• Extrait
☆ ☆ ☆ ☆ ☆
Par un récent jugement du 19 septembre 2024, le Tribunal administratif de Lyon a censuré un arrêté préfectoral de refus de permis de construire motivé par le fait que la nécessité du projet pour l’activité agricole n’était pas démontrée au sens de l’article L. 122-11 du Code de l’urbanisme. Il a estimé que les ombrières photovoltaïque permettront une amélioration agronomique du sol et une augmentation de la mise en herbe du troupeau, tout en protégeant les brebis des prédateurs et en améliorant le bien-être animal.

TA Lyon, 19 septembre 2024, n° 2311036

CONTRATS PUBLICS

La DAJ publie un Guide de bonnes pratiques de facturation et de règlement dans les marchés publics de travaux

Le guide, élaboré avec l’Observatoire économique de la commande publique et du Médiateur des entreprises, a pour objectif principal d’améliorer la communication entre les parties et de limiter les situations de rejet des demandes de paiement ou de retard dans leur traitement.
☆ ☆ ☆ ☆ ☆
(Données)

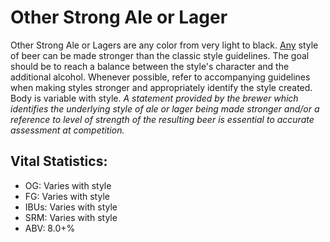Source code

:# Other Strong Ale or Lager

Other Strong Ale or Lagers are any color from very light to black. <u>Any</u> style of beer can be made stronger than the classic style guidelines. The goal should be to reach a balance between the style's character and the additional alcohol. Whenever possible, refer to accompanying guidelines when making styles stronger and appropriately identify the style created. Body is variable with style. _A statement provided by the brewer which identifies the underlying style of ale or lager being made stronger and/or a reference to level of strength of the resulting beer is essential to accurate assessment at competition._

## Vital Statistics:

- OG: Varies with style 
- FG: Varies with style 
- IBUs: Varies with style 
- SRM: Varies with style 
- ABV: 8.0+%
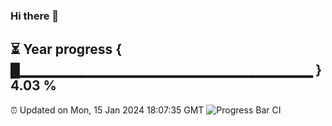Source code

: ### Hi there 👋
⏳ Year progress { █▁▁▁▁▁▁▁▁▁▁▁▁▁▁▁▁▁▁▁▁▁▁▁▁▁▁▁▁▁ } 4.03 %
---
⏰ Updated on Mon, 15 Jan 2024 18:07:35 GMT
![Progress Bar CI](https://github.com/Moyi321/Moyi321/workflows/Progress%20Bar%20CI/badge.svg)
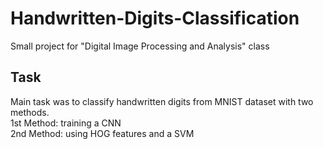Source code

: # Handwritten-Digits-Classification
Small project for "Digital Image Processing and Analysis" class


## Task
Main task was to classify handwritten digits from MNIST dataset with two methods. <br />
1st Method: training a CNN <br />
2nd Method: using HOG features and a SVM
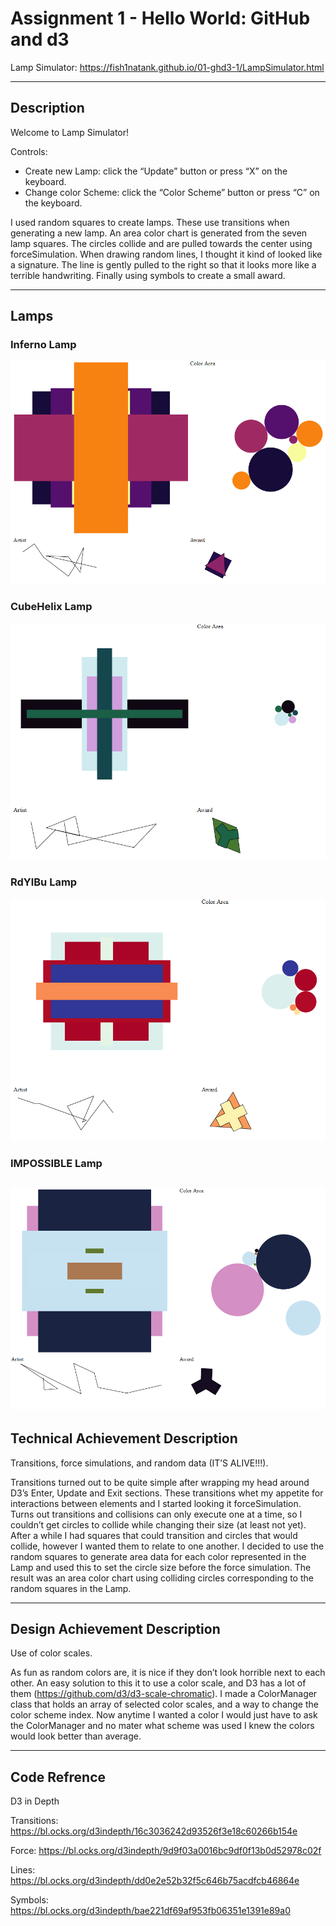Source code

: Assignment 1 - Hello World: GitHub and d3  
===

Lamp Simulator: https://fish1natank.github.io/01-ghd3-1/LampSimulator.html

---

Description
---
Welcome to Lamp Simulator!

Controls:
 - Create new Lamp: click the “Update” button or press “X” on the keyboard.
 - Change color Scheme: click the “Color Scheme” button or press “C” on the keyboard.

I used random squares to create lamps. These use transitions when generating a new lamp. An area color chart is generated from the seven lamp squares. The circles collide and are pulled towards the center using forceSimulation. When drawing random lines, I thought it kind of looked like a signature. The line is gently pulled to the right so that it looks more like a terrible handwriting. Finally using symbols to create a small award.

---

Lamps
---
### Inferno Lamp
![InfernoLamp](https://github.com/Fish1naTank/01-ghd3-1/blob/main/Images/InfernoLamp.PNG)


### CubeHelix Lamp
![CubeHelixLamp](https://github.com/Fish1naTank/01-ghd3-1/blob/main/Images/CubeHelixLamp.PNG)


### RdYlBu Lamp
![RdYlBuLamp](https://github.com/Fish1naTank/01-ghd3-1/blob/main/Images/RdYlBuLamp.PNG)


### IMPOSSIBLE Lamp
![ImpossibleLamp](https://github.com/Fish1naTank/01-ghd3-1/blob/main/Images/ImpossibleLamp.PNG)
---

Technical Achievement Description
---
Transitions, force simulations, and random data (IT’S ALIVE!!!).

Transitions turned out to be quite simple after wrapping my head around D3’s Enter, Update and Exit sections. These transitions whet my appetite for interactions between elements and I started looking it forceSimulation. Turns out transitions and collisions can only execute one at a time, so I couldn’t get circles to collide while changing their size (at least not yet). After a while I had squares that could transition and circles that would collide, however I wanted them to relate to one another. I decided to use the random squares to generate area data for each color represented in the Lamp and used this to set the circle size before the force simulation. The result was an area color chart using colliding circles corresponding to the random squares in the Lamp.

---

Design Achievement Description
---
Use of color scales.

As fun as random colors are, it is nice if they don’t look horrible next to each other. An easy solution to this it to use a color scale, and D3 has a lot of them (https://github.com/d3/d3-scale-chromatic). I made a ColorManager class that holds an array of selected color scales, and a way to change the color scheme index. Now anytime I wanted a color I would just have to ask the ColorManager and no mater what scheme was used I knew the colors would look better than average.

---

Code Refrence
---
D3 in Depth

Transitions: 	https://bl.ocks.org/d3indepth/16c3036242d93526f3e18c60266b154e

Force:		https://bl.ocks.org/d3indepth/9d9f03a0016bc9df0f13b0d52978c02f

Lines:		https://bl.ocks.org/d3indepth/dd0e2e52b32f5c646b75acdfcb46864e

Symbols:	https://bl.ocks.org/d3indepth/bae221df69af953fb06351e1391e89a0
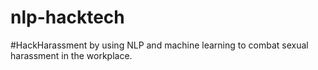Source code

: # nlp-hacktech
\#HackHarassment by using NLP and machine learning to combat sexual harassment in the workplace.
☆ ☆ ☆ ☆ ☆
• Travail demandé
1. Pour chacune des affirmations (a), (b) et (c), dites par oui ou non si elle concorde avec l'extrait, en citant mot pour mot le passage qui tranche. (a) Le jugement du Tribunal administratif de Lyon date du 19 septembre 2024. (b) Le tribunal a confirmé l'arrêté préfectoral de refus de permis de construire. (c) Le guide a été élaboré avec l'Observatoire économique de la commande publique.
2. Extrayez des entrées chaque ligne qui contient la chaîne « circles », en tenant compte de la casse.
L'extrait et les entrées forment deux ensembles distincts.

• Réponses par tâche
1.
(a) Oui : « Par un récent jugement du 19 septembre 2024 »
(b) Non : « a censuré un arrêté préfectoral de refus de permis de construire »
(c) Oui : « élaboré avec l’Observatoire économique de la commande publique »

2.
I used random squares to create lamps. These use transitions when generating a new lamp. An area color chart is generated from the seven lamp squares. The circles collide and are pulled towards the center using forceSimulation. When drawing random lines, I thought it kind of looked like a signature. The line is gently pulled to the right so that it looks more like a terrible handwriting. Finally using symbols to create a small award.
Transitions turned out to be quite simple after wrapping my head around D3’s Enter, Update and Exit sections. These transitions whet my appetite for interactions between elements and I started looking it forceSimulation. Turns out transitions and collisions can only execute one at a time, so I couldn’t get circles to collide while changing their size (at least not yet). After a while I had squares that could transition and circles that would collide, however I wanted them to relate to one another. I decided to use the random squares to generate area data for each color represented in the Lamp and used this to set the circle size before the force simulation. The result was an area color chart using colliding circles corresponding to the random squares in the Lamp.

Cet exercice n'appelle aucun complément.